Federal environment minister Greg Hunt and federal member for Mayo Jamie Briggs made the announcement on Monday – conditional of a re-elected Coalition government.
Natural Resources Management Board presiding member Richard Trethewey was delighted with the announcement the federal government was joining forces with the KI community.
“We think it’s quite a big task and it’s going to need a big community commitment, too,” he said.
“I think the government has recognised the passion with which the community feels about the cause, as well as the urgency of the feral cat situation on the island.”
Mr Trethewey said feral cats were a major threat to the island’s agricultural industry, as well as natural habitat, with the introduced species carrying diseases detrimental to sheep.
Feral cats on Kangaroo Island are known carriers of the diseases sarcosporidiosis and toxoplasmosis, the latter of which can cause stillbirths among sheep.
“There’s every reason Kangaroo Island should be one the first islands trialled,” Mr Trethewey said.
“We have a council that has led the way on domestic cats and now it’s a great opportunity to work as a community and show what we can do.”
Kangaroo Island was listed along with Bruny Island, French Island, Dirk Hartog Island and Christmas Island on the government’s list of five priority islands aiming to become feral free, with Kangaroo Island by far the largest and most populated of the group.

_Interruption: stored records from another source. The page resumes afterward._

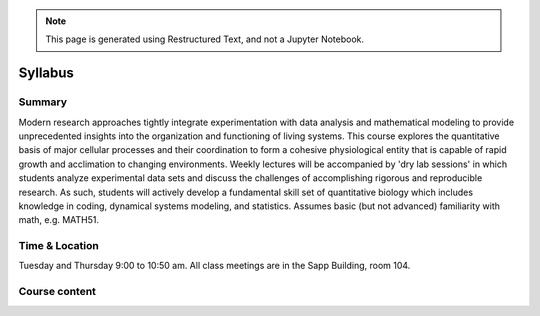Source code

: 
.. note::
    This page is generated using Restructured Text, and not a Jupyter Notebook.
.. `ReStructured-Text <https://github.com/ralsina/rst-cheatsheet/blob/master/rst-cheatsheet.rst>`_ 


Syllabus
========

Summary
-------
Modern research approaches tightly integrate experimentation with data analysis and mathematical modeling to provide unprecedented insights into the organization and functioning of living systems. This course explores the quantitative basis of major cellular processes and their coordination to form a cohesive physiological entity that is capable of rapid growth and acclimation to changing environments. Weekly lectures will be accompanied by 'dry lab sessions' in which students analyze experimental data sets and discuss the challenges of accomplishing rigorous and reproducible research. As such, students will actively develop a fundamental skill set of quantitative biology which includes knowledge in coding, dynamical systems modeling, and statistics. Assumes basic (but not advanced) familiarity with math, e.g. MATH51. 

Time & Location
---------------
Tuesday and Thursday 9:00 to 10:50 am. All class meetings are in the Sapp Building, room 104.

Course content
--------------

.. list-table:: Syllabus
    :widths: 5, 10, 50, 40, 20
    :header-rows: 1

    * - Week
      - Date
      - Class 
      - Dry lab 
      - Due Homework

    * - 1
      - 1/9 and 1/11 2024
      - Course Introduction - life, biological complexity, and cell biology by the numbers
	  - Introduction to Jupyter, GitHub, and data handling with Pandas
	  - 1/18
	  
    * - 2
      - 1/16 and 1/18 2024
      - Cellular biomass acumulation. Differential equations in a nut shell.
	  - Linear regression and solving differential equations.
	  - 1/25
	  
    * - 3
      - 1/23 and 1/25 2024
      - Stochastic in biology - Brownian motion, stochastic processes, and the law of large numbers
	  - Introduction to probability and statistical considerations of uncertainty. 
  	  - 2/1
	  
    * - 4
      - 1/30 and 2/1 2024
      - Cellular resource allocation and growth
  	  - Ressource allocation models
  	  - 2/8
	  
    * - 5
      - 2/6 and 2/8 2024
      - Gene regulation, an overview by numbers
	  - Quantitative considerations of the central dogma
	  - 2/15
	  
    * - 6
      - 2/13 and 2/15 2024
      - Global regulators and the coordination of cellular processes
	  - Deterministic behavior in a stochastic world - an example with gene expression
	  - 2/22
	  
    * - 7
      - 2/20 and 2/22 2024
      - --
	  - --
  	  - 2/29
	  
    * - 8
      - 2/27 and 2/29 2024
      - --
  	  - --
  	  - --
	  
    * - 9
      - 3/5 and 3/7 2024
      - Project phase
  	  - Project phase
  	  - --
	  
    * - 10
      - 3/12 and 3/14 2024
      - Project phase
  	  - Presentation of project
  	  - Project submission by the end of Tuesday, 3/12. 

	  
	  
	  
..      -  :download:`Mendel 1865 <papers/gm-65.pdf>`
..      - `Problem Set 1 <problem_sets/problem_set_1.html>`_

.. This table is produced from this RST code.

..  code-block::
    
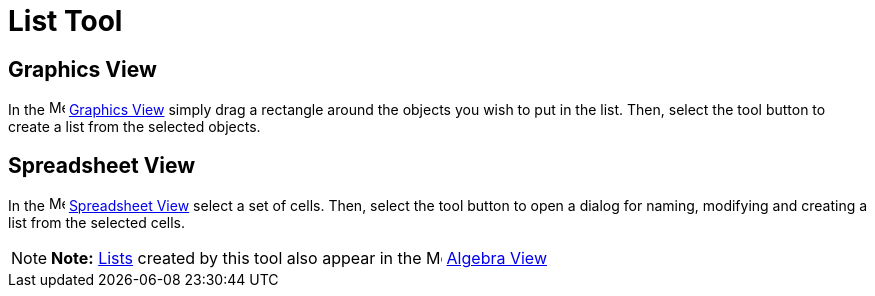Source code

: = List Tool

== [#Graphics_View]#Graphics View#

In the image:16px-Menu_view_graphics.svg.png[Menu view graphics.svg,width=16,height=16]
xref:/Graphics_View.adoc[Graphics View] simply drag a rectangle around the objects you wish to put in the list. Then,
select the tool button to create a list from the selected objects.

== [#Spreadsheet_View]#Spreadsheet View#

In the image:16px-Menu_view_spreadsheet.svg.png[Menu view spreadsheet.svg,width=16,height=16]
xref:/Spreadsheet_View.adoc[Spreadsheet View] select a set of cells. Then, select the tool button to open a dialog for
naming, modifying and creating a list from the selected cells.

[NOTE]

====

*Note:* xref:/Lists.adoc[Lists] created by this tool also appear in the image:16px-Menu_view_algebra.svg.png[Menu view
algebra.svg,width=16,height=16] xref:/Algebra_View.adoc[Algebra View]

====
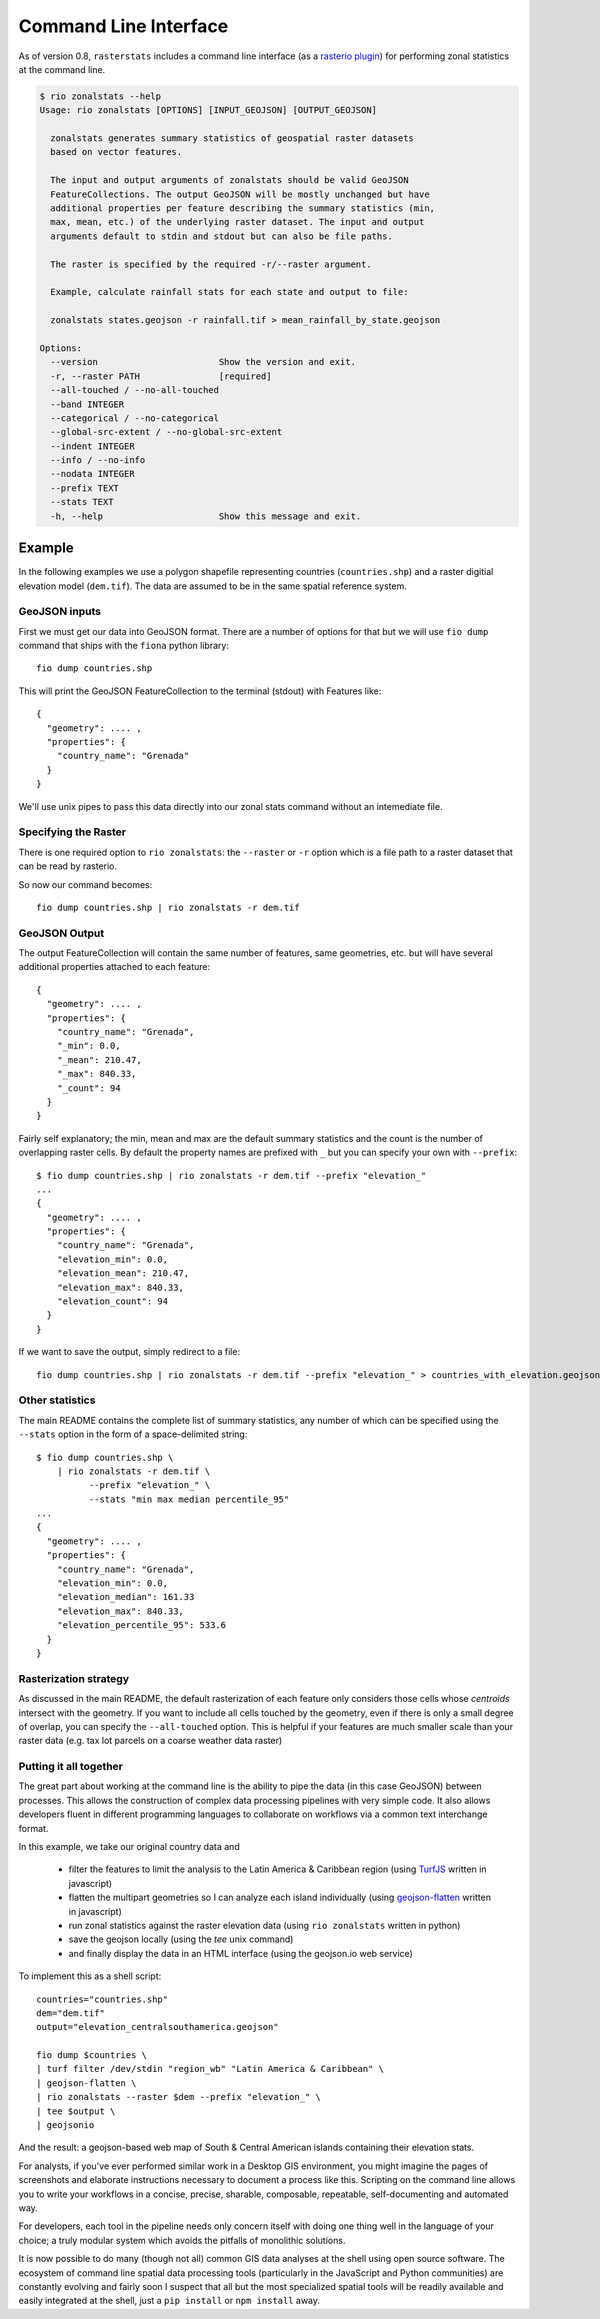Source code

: Command Line Interface
======================

As of version 0.8, ``rasterstats`` includes a command line interface (as a `rasterio plugin <https://github.com/mapbox/rasterio/blob/master/docs/cli.rst#rio-plugins>`_)
for performing zonal statistics at the command line.

.. code-block:: console

    $ rio zonalstats --help
    Usage: rio zonalstats [OPTIONS] [INPUT_GEOJSON] [OUTPUT_GEOJSON]

      zonalstats generates summary statistics of geospatial raster datasets
      based on vector features.

      The input and output arguments of zonalstats should be valid GeoJSON
      FeatureCollections. The output GeoJSON will be mostly unchanged but have
      additional properties per feature describing the summary statistics (min,
      max, mean, etc.) of the underlying raster dataset. The input and output
      arguments default to stdin and stdout but can also be file paths.

      The raster is specified by the required -r/--raster argument.

      Example, calculate rainfall stats for each state and output to file:

      zonalstats states.geojson -r rainfall.tif > mean_rainfall_by_state.geojson

    Options:
      --version                       Show the version and exit.
      -r, --raster PATH               [required]
      --all-touched / --no-all-touched
      --band INTEGER
      --categorical / --no-categorical
      --global-src-extent / --no-global-src-extent
      --indent INTEGER
      --info / --no-info
      --nodata INTEGER
      --prefix TEXT
      --stats TEXT
      -h, --help                      Show this message and exit.


Example
-----------

In the following examples we use a polygon shapefile representing countries (``countries.shp``) and a raster digitial elevation model (``dem.tif``). The data are assumed to be in the same spatial reference system.

GeoJSON inputs
^^^^^^^^^^^^^^
First we must get our data into GeoJSON format. There are a number of options for that but we will use ``fio dump`` command that ships with the ``fiona`` python library::

    fio dump countries.shp

This will print the GeoJSON FeatureCollection to the terminal (stdout) with Features like::

    {
      "geometry": .... ,
      "properties": {
        "country_name": "Grenada"
      }
    }

We'll use unix pipes to pass this data directly into our zonal stats command without an intemediate file.

Specifying the Raster
^^^^^^^^^^^^^^^^^^^^^

There is one required option to ``rio zonalstats``: the ``--raster`` or ``-r`` option which is a file path to a raster dataset that can be read by rasterio.

So now our command becomes::

    fio dump countries.shp | rio zonalstats -r dem.tif

GeoJSON Output
^^^^^^^^^^^^^^

The output FeatureCollection will contain the same number of features, same geometries, etc. but will have several additional properties attached to each feature::


    {
      "geometry": .... ,
      "properties": {
        "country_name": "Grenada",
        "_min": 0.0,
        "_mean": 210.47,
        "_max": 840.33,
        "_count": 94
      }
    }

Fairly self explanatory; the min, mean and max are the default summary statistics and the count is the number of overlapping raster cells. By default the property names are prefixed with ``_`` but you can specify your own with ``--prefix``::

    $ fio dump countries.shp | rio zonalstats -r dem.tif --prefix "elevation_"
    ...
    {
      "geometry": .... ,
      "properties": {
        "country_name": "Grenada",
        "elevation_min": 0.0,
        "elevation_mean": 210.47,
        "elevation_max": 840.33,
        "elevation_count": 94
      }
    }

If we want to save the output, simply redirect to a file::

    fio dump countries.shp | rio zonalstats -r dem.tif --prefix "elevation_" > countries_with_elevation.geojson

Other statistics
^^^^^^^^^^^^^^^^

The main README contains the complete list of summary statistics, any number of which can be specified using the ``--stats`` option in the form of a space-delimited string::

    $ fio dump countries.shp \
        | rio zonalstats -r dem.tif \
              --prefix "elevation_" \
              --stats "min max median percentile_95"
    ...
    {
      "geometry": .... ,
      "properties": {
        "country_name": "Grenada",
        "elevation_min": 0.0,
        "elevation_median": 161.33
        "elevation_max": 840.33,
        "elevation_percentile_95": 533.6
      }
    }

Rasterization strategy
^^^^^^^^^^^^^^^^^^^^^^

As discussed in the main README, the default rasterization of each feature only considers those cells whose *centroids* intersect with the geometry. If you want to include all cells touched by the geometry, even if there is only a small degree of overlap, you can specify the ``--all-touched`` option. This is helpful if your features are much smaller scale than your raster data (e.g. tax lot parcels on a coarse weather data raster)

Putting it all together
^^^^^^^^^^^^^^^^^^^^^^^

The great part about working at the command line is the ability to pipe the data (in this case GeoJSON) between processes. This allows the construction of complex data processing pipelines with very simple code. It also allows developers fluent in different programming languages to collaborate on workflows via a common text interchange format.

In this example, we take our original country data and

    * filter the features to limit the analysis to the Latin America & Caribbean region (using `TurfJS <http://turfjs.org>`_ written in javascript)
    * flatten the multipart geometries so I can analyze each island individually (using `geojson-flatten <https://github.com/mapbox/geojson-flatten>`_ written in javascript)
    * run zonal statistics against the raster elevation data (using ``rio zonalstats`` written in python)
    * save the geojson locally (using the `tee` unix command)
    * and finally display the data in an HTML interface (using the geojson.io web service)

To implement this as a shell script::

    countries="countries.shp"
    dem="dem.tif"
    output="elevation_centralsouthamerica.geojson"

    fio dump $countries \
    | turf filter /dev/stdin "region_wb" "Latin America & Caribbean" \
    | geojson-flatten \
    | rio zonalstats --raster $dem --prefix "elevation_" \
    | tee $output \
    | geojsonio

And the result: a geojson-based web map of South & Central American islands containing their elevation stats.

.. image:: bahamas.png

For analysts, if you've ever performed similar work in a Desktop GIS environment, you might imagine the pages of screenshots and elaborate instructions necessary to document a process like this. Scripting on the command line allows you to write your workflows in a concise, precise, sharable, composable, repeatable, self-documenting and automated way.

For developers, each tool in the pipeline needs only concern itself with doing one thing well in the language of your choice; a truly modular system which avoids the pitfalls of monolithic solutions.

It is now possible to do many (though not all) common GIS data analyses at the shell using open source software.
The ecosystem of command line spatial data processing tools (particularly in the JavaScript and Python communities) are constantly evolving and fairly soon I suspect that all but the most specialized spatial tools will be readily available and easily integrated at the shell, just a ``pip install`` or ``npm install`` away.


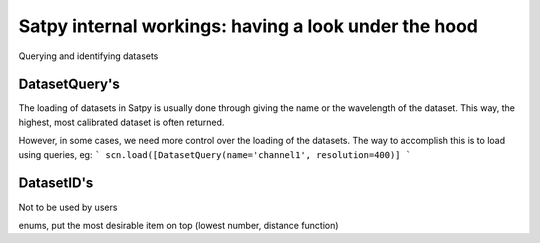 ================================================
 Satpy internal workings: having a look under the hood
================================================

Querying and identifying datasets

DatasetQuery's
--------------

The loading of datasets in Satpy is usually done through giving the name or the wavelength of the dataset. This way, the highest, most calibrated dataset is often returned.

However, in some cases, we need more control over the loading of the datasets. The way to accomplish this is to load using queries, eg:
```
scn.load([DatasetQuery(name='channel1', resolution=400)]
```


DatasetID's
-----------

Not to be used by users

enums, put the most desirable item on top (lowest number, distance function)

“This will include a trial of control techniques including detector dogs and ‘grooming’ traps, which use sensors to detect feral cats and spray a toxic gel onto their fur. The humane culling of feral cats will give threatened species such as the Kangaroo Island dunnart space to recover,” Mr Hunt said.
“Each of these spectacular ‘island arks’ is home to nationally-threatened species, many of which are falling prey to feral cats. They are also home to communities that are passionate about their wildlife and willing to champion the cause of native species.
“Feral cats have directly contributed to the extinction of more than 20 mammals since first arriving in Australia, and they continue to wreak havoc. They pose a threat to around a third of our threatened mammals, reptiles, frogs and birds. We need new tools, approaches and partnerships to limit their impact.”